### Consigne:
Recopiez mot pour mot, dans l'extrait ci-dessous sur l'instabilité au Sahel, tout ce qui va de « Par contre, le » jusqu'à « prévaut au Sahel. ».

### Section du document:
Si les manifestations d’instabilité ont atteint des niveaux inquiétants pour les six pays considérés, elles ne se présentent pas toutes sous les mêmes formes, d’un pays à l’autre. Pour le Burkina, le Mali et le Tchad, en particulier, les violences armées constituent la vaste majorité des incidents observés. De telles manifestations se chiffrent à 4088 au Mali (41% des incidents), 3523 (35%) au Burkina et 403 (31%) au Tchad. 

 

Par contre, le Sénégal, avec un nombre d’incidents armés qui se chiffrent à seulement 105 (7% des incidents observés), connaît plutôt une prévalence des émeutes et manifestations violentes (1168 émeutes sur un cumul de 1433 incidents, soit 81%). De plus, l’ampleur prise par ces émeutes au Sénégal, est relativement récente. En effet, en 2019, on n’a enregistré que 52 incidents, dont 45 émeutes et manifestations violentes. 

 

Ce nombre est vite monté, pour atteindre 180 en 2021 et puis 231 en 2023. Ainsi, la part du Sénégal dans le total des incidents enregistrés dans la région, qui n’était que 2% en 2019, a plus que doublé pour monter à 5% en 2023. Ce chiffre contraste avec sa part assez élevée dans les émeutes et manifestations violentes enregistrées dans la sous-région (26% du total en 2023). Malgré tout, le Sénégal reste relativement épargné de la crise sécuritaire qui prévaut au Sahel. 

 

Manque d’opportunités économiques et instabilité politique : Une spirale dévastatrice

 

Un phénomène assez inquiétant qu’on observe dans les pays en conflit c’est un affaissement des activités productives formelles qui disparaissent progressivement au profit de celles informelles, voire criminelles. Celles-ci se nourrissent du conflit, en même temps qu’elles l’entretiennent. Il s’est, en effet, installé une économie de guerre, dans laquelle le trafic de drogue, de produits contrefaits, d’armes, voire de trafics humains, ont pris le dessus sur le commerce informel licite qui avait, jusque-là, cours dans l’espace sahélo-saharien. Le développement de ces activités a été favorisé par un ensemble de facteurs, dont le délitement de l’autorité de l’État, le manque d’opportunités et la montée des inégalités. 

 

Par exemple, entre 2005 et 2017, la part du formel dans le secteur tertiaire malien est passée d’environ 85% à seulement 36%. Le cas de la région de Mopti permet d’avoir une vision plus concrète de cette situation. Pendant très longtemps, Mopti, qui se trouve à proximité des fleuves Niger et Sénégal, a concentré un ensemble significatif d’activités économiques très diversifiées, comprenant le tourisme, l’agriculture et le commerce. Mais quand les islamistes ont pris le contrôle d’une partie de la région, l’activité économique a été immédiatement affectée. Les hôtels et restaurants sont, pour la plupart, fermés. Le nombre de touristes est passé de 140 000 en 2008, à 100 000 en 2012. La région a enregistré le plus fort taux de licenciements et de mises en chômage technique. Il est estimé à 2,24 millions le nombre de personnes qui ont été directement touchées, et 366 000 personnes déplacées (OCHA, 2012). En 2014, environ 1,19 millions de personnes étaient considérées victimes d’une insécurité alimentaire sévère (OCHA, 2014).

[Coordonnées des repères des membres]

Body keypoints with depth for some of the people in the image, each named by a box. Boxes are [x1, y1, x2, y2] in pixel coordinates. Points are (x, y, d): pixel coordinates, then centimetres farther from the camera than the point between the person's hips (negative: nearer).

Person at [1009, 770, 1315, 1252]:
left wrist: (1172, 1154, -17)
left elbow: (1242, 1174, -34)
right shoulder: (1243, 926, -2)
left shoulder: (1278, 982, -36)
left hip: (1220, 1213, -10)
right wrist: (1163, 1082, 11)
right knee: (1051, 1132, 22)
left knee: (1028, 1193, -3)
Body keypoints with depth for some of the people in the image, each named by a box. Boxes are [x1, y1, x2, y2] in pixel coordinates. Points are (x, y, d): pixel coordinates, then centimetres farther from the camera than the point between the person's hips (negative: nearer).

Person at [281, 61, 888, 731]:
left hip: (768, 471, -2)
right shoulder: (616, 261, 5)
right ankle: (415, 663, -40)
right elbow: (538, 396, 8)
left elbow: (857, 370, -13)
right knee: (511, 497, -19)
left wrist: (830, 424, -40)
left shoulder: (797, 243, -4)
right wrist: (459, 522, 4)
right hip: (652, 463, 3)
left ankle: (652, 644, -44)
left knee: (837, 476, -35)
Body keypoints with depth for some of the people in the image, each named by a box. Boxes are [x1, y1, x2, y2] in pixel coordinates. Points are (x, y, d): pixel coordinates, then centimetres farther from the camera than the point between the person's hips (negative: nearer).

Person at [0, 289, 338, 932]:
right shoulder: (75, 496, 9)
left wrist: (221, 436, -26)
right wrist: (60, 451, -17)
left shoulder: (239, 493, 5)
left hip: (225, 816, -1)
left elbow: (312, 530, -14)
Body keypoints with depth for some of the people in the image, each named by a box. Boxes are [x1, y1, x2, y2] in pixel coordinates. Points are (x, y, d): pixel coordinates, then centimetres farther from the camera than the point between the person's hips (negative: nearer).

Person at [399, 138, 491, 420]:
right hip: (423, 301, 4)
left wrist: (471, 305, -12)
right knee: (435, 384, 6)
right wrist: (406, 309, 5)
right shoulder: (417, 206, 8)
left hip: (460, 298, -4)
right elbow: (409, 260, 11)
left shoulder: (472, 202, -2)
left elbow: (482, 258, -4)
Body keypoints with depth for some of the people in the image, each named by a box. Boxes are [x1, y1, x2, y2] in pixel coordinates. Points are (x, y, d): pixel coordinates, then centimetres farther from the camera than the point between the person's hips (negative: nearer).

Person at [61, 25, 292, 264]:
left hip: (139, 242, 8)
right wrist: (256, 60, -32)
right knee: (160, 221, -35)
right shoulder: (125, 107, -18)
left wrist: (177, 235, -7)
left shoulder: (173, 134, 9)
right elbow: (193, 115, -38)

### Zone de réponse:
Par contre, le Sénégal, avec un nombre d’incidents armés qui se chiffrent à seulement 105 (7% des incidents observés), connaît plutôt une prévalence des émeutes et manifestations violentes (1168 émeutes sur un cumul de 1433 incidents, soit 81%). De plus, l’ampleur prise par ces émeutes au Sénégal, est relativement récente. En effet, en 2019, on n’a enregistré que 52 incidents, dont 45 émeutes et manifestations violentes. 

 

Ce nombre est vite monté, pour atteindre 180 en 2021 et puis 231 en 2023. Ainsi, la part du Sénégal dans le total des incidents enregistrés dans la région, qui n’était que 2% en 2019, a plus que doublé pour monter à 5% en 2023. Ce chiffre contraste avec sa part assez élevée dans les émeutes et manifestations violentes enregistrées dans la sous-région (26% du total en 2023). Malgré tout, le Sénégal reste relativement épargné de la crise sécuritaire qui prévaut au Sahel.